A heart like God’s
by Barry Newton
Listening intently to a retelling of “The Prodigal Son,” a sense of assurance combined with relief washed afresh over the congregation. Even though the younger son had ruined his life through wasteful living, the father welcomed him home with open arms. The minister’s message resonated within the congregants’ hearts, “God loves me and will accept me regardless of my past.” The lesson abruptly came to an end.
While all of this is wonderfully true and this text has been used to comfort the hearts of many, a glaring problem remains. Apparently, this is not what Jesus intended to communicate.

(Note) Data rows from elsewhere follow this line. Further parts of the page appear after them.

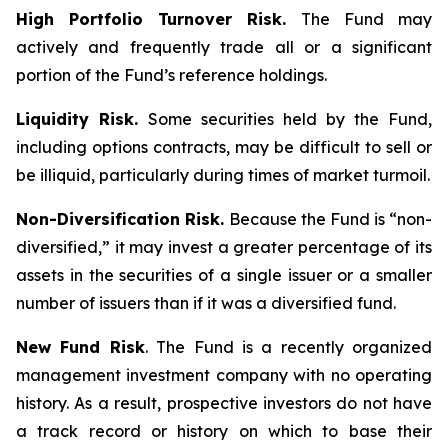
High Portfolio Turnover Risk.
The Fund may
actively and frequently trade all or a significant
portion of the Fund’s reference holdings.
Liquidity Risk.
Some securities held by the Fund,
including options contracts, may be difficult to sell or
be illiquid, particularly during times of market turmoil.
Non-Diversification Risk.
Because the Fund is “non-
diversified,” it may invest a greater percentage of its
assets in the securities of a single issuer or a smaller
number of issuers than if it was a diversified fund.
New Fund Risk
. The Fund is a recently organized
management investment company with no operating
history. As a result, prospective investors do not have
a track record or history on which to base their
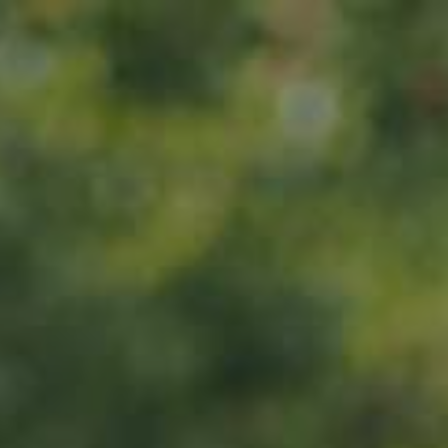
Home
Iwwer eis
Produkter
ADOPT
ABOUT
MY IMPACT
MY SUBSCRIPTIONS
News
CART (0)
Impact
Visite
Kontakt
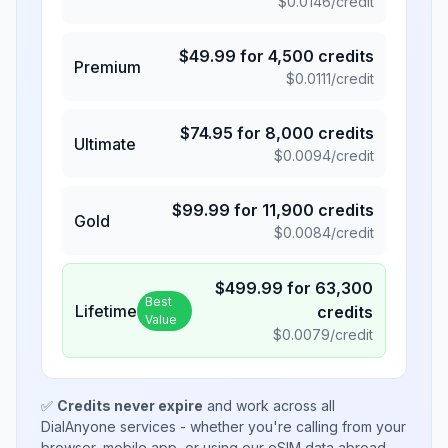
$
0.0146
/credit
$
49.99
for
4,500
credits
Premium
$
0.0111
/credit
$
74.95
for
8,000
credits
Ultimate
$
0.0094
/credit
$
99.99
for
11,900
credits
Gold
$
0.0084
/credit
$
499.99
for
63,300
Best
Lifetime
credits
Value
$
0.0079
/credit
✅
Credits never expire
and work across all
DialAnyone services - whether you're calling from your
browser, mobile app, or using our eSIM data abroad.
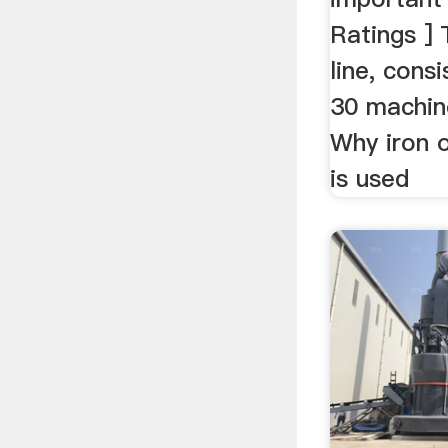
Ratings ] 
line, cons
30 machine
Why iron 
is used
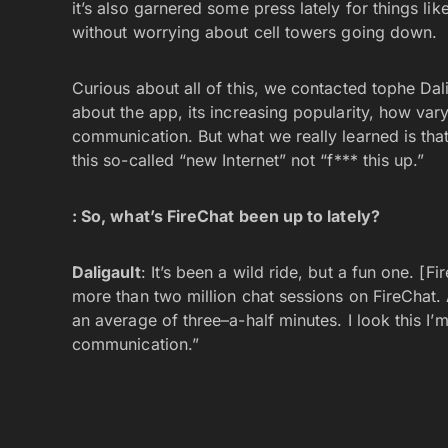
it’s also garnered some press lately for things l
without worrying about cell towers going down.
Curious about all of this, we contacted tophe Dali
about the app, its increasing popularity, how va
communication. But what we really learned is that 
this so-called “new Internet” not “f*** this up.”
: So, what’s FireChat been up to lately?
Daligault
: It’s been a wild ride, but a fun one. [F
more than two million chat sessions on FireChat. 
an average of three–a-half minutes. I look this I’m
communication.”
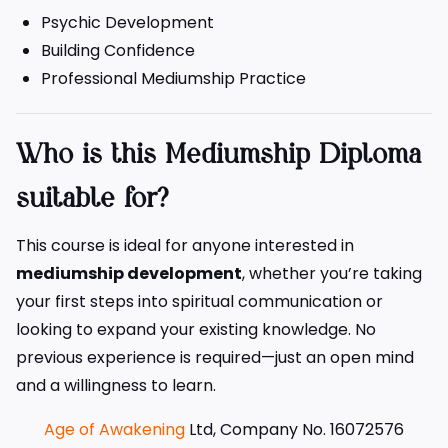
Psychic Development
Building Confidence
Professional Mediumship Practice
Who is this Mediumship Diploma
suitable for?
This course is ideal for anyone interested in
mediumship development
, whether you’re taking
your first steps into spiritual communication or
looking to expand your existing knowledge. No
previous experience is required—just an open mind
and a willingness to learn.
Age of Awakening
Ltd, Company No. 16072576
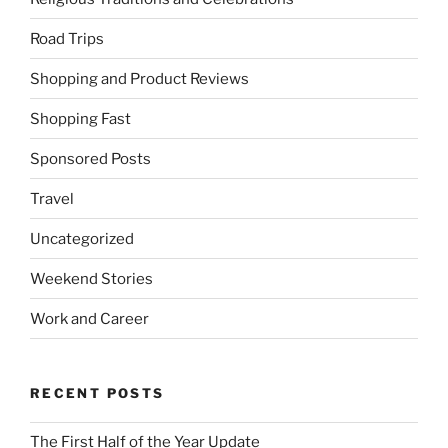
Road Trips
Shopping and Product Reviews
Shopping Fast
Sponsored Posts
Travel
Uncategorized
Weekend Stories
Work and Career
RECENT POSTS
The First Half of the Year Update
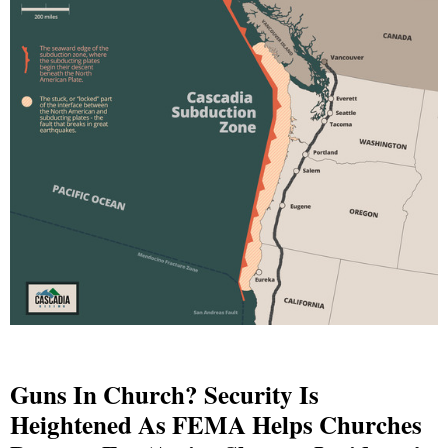
Guns In Church? Security Is
Heightened As FEMA Helps Churches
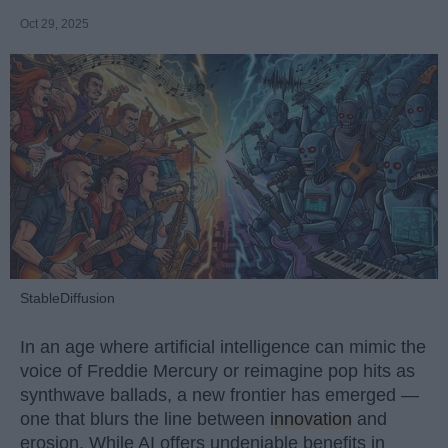
Oct 29, 2025
StableDiffusion
In an age where artificial intelligence can mimic the
voice of Freddie Mercury or reimagine pop hits as
synthwave ballads, a new frontier has emerged —
one that blurs the line between
innovation
and
erosion. While AI offers undeniable benefits in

Jesus’ three parables about a lost sheep, a lost coin and a lost son were not aimed at comforting sinners in calling them to God, but were rather directed toward those who had complained about Jesus welcoming and eating with sinners (Luke 15:1-2). To those who would keep others with sullied reputations at arms’ length and who could easily live their entire life overlooking sinners, Jesus unveiled the heart of God. His goal was to refashion hearts to reflect God’s love.
Through the first two stories, Jesus laid a powerful foundation. His message was clear. People matter to God. Heaven rejoices when a sinner repents. The weight of these two stories are this: if you are serving God, you should love sinners in the same way God does and rejoice along with heaven when they repent.
Unfortunately, Jesus stood in front of some religious people who were so put off by sinners that even the prospect of the lost being rescued would not motivate them to approve of Jesus’ social behavior. Hence, in a final herculean effort to recast these hard hearts more into God’s image, Jesus told a story about a good son who refused to be joyful when his foolish lost brother finally came home.
The father had two sons with dire problems. Fortunately, his younger son repented. The older one, however, thinking himself obedient to the father, clung to his cold stony heart in spite of the father’s efforts to change him. He insisted on rejecting his brother and refusing to celebrate over a sinner come home.
If we have ears to hear, we will not only love all people, but we will join Jesus in eating with sinners in order to bring them home to God.